▶ _STORED DATA_
----

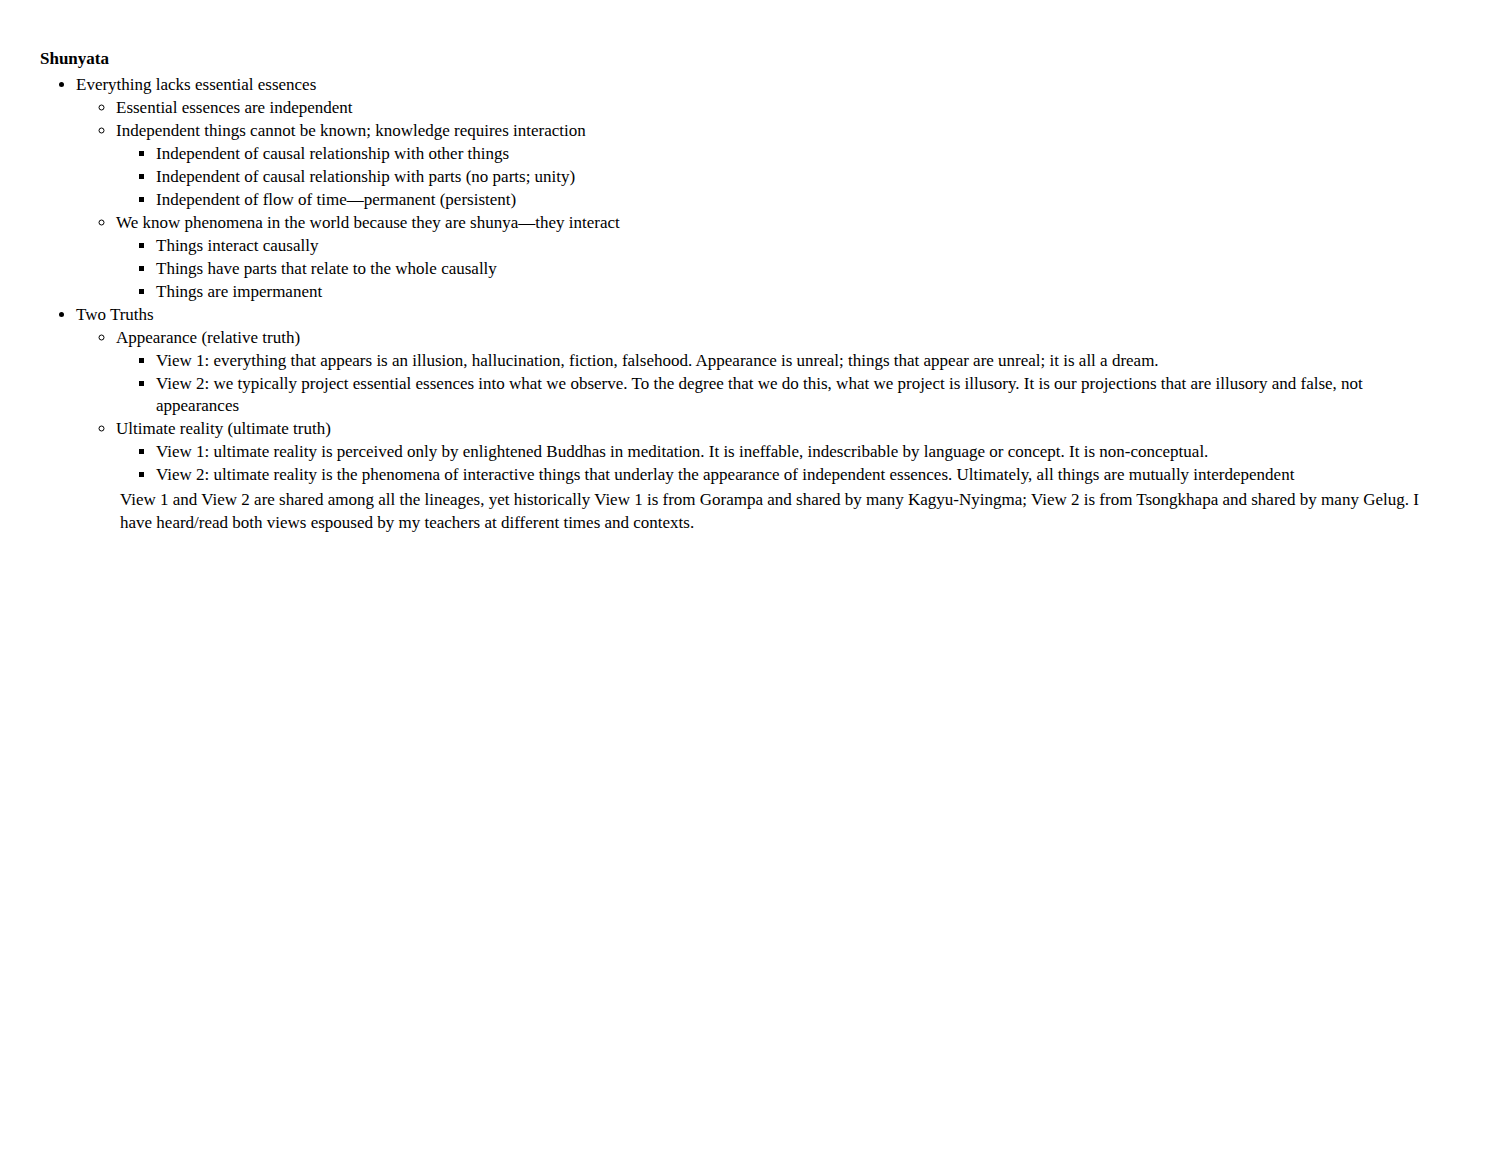Shunyata
Everything lacks essential essences
Essential essences are independent
Independent things cannot be known; knowledge requires interaction
Independent of causal relationship with other things
Independent of causal relationship with parts (no parts; unity)
Independent of flow of time—permanent (persistent)
We know phenomena in the world because they are shunya—they interact
Things interact causally
Things have parts that relate to the whole causally
Things are impermanent
Two Truths
Appearance (relative truth)
View 1: everything that appears is an illusion, hallucination, fiction, falsehood. Appearance is unreal; things that appear are unreal; it is all a dream.
View 2: we typically project essential essences into what we observe. To the degree that we do this, what we project is illusory. It is our projections that are illusory and false, not appearances
Ultimate reality (ultimate truth)
View 1: ultimate reality is perceived only by enlightened Buddhas in meditation. It is ineffable, indescribable by language or concept. It is non-conceptual.
View 2: ultimate reality is the phenomena of interactive things that underlay the appearance of independent essences. Ultimately, all things are mutually interdependent
View 1 and View 2 are shared among all the lineages, yet historically View 1 is from Gorampa and shared by many Kagyu-Nyingma; View 2 is from Tsongkhapa and shared by many Gelug. I have heard/read both views espoused by my teachers at different times and contexts.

----

▶ _PROMPT_
Give back every entry in full, exactly as written, with no picture included.

▶ _EXPECTED ANSWER_
Shunyata
Everything lacks essential essences
Essential essences are independent
Independent things cannot be known; knowledge requires interaction
Independent of causal relationship with other things
Independent of causal relationship with parts (no parts; unity)
Independent of flow of time—permanent (persistent)
We know phenomena in the world because they are shunya—they interact
Things interact causally
Things have parts that relate to the whole causally
Things are impermanent
Two Truths
Appearance (relative truth)
View 1: everything that appears is an illusion, hallucination, fiction, falsehood. Appearance is unreal; things that appear are unreal; it is all a dream.
View 2: we typically project essential essences into what we observe. To the degree that we do this, what we project is illusory. It is our projections that are illusory and false, not appearances
Ultimate reality (ultimate truth)
View 1: ultimate reality is perceived only by enlightened Buddhas in meditation. It is ineffable, indescribable by language or concept. It is non-conceptual.
View 2: ultimate reality is the phenomena of interactive things that underlay the appearance of independent essences. Ultimately, all things are mutually interdependent
View 1 and View 2 are shared among all the lineages, yet historically View 1 is from Gorampa and shared by many Kagyu-Nyingma; View 2 is from Tsongkhapa and shared by many Gelug. I have heard/read both views espoused by my teachers at different times and contexts.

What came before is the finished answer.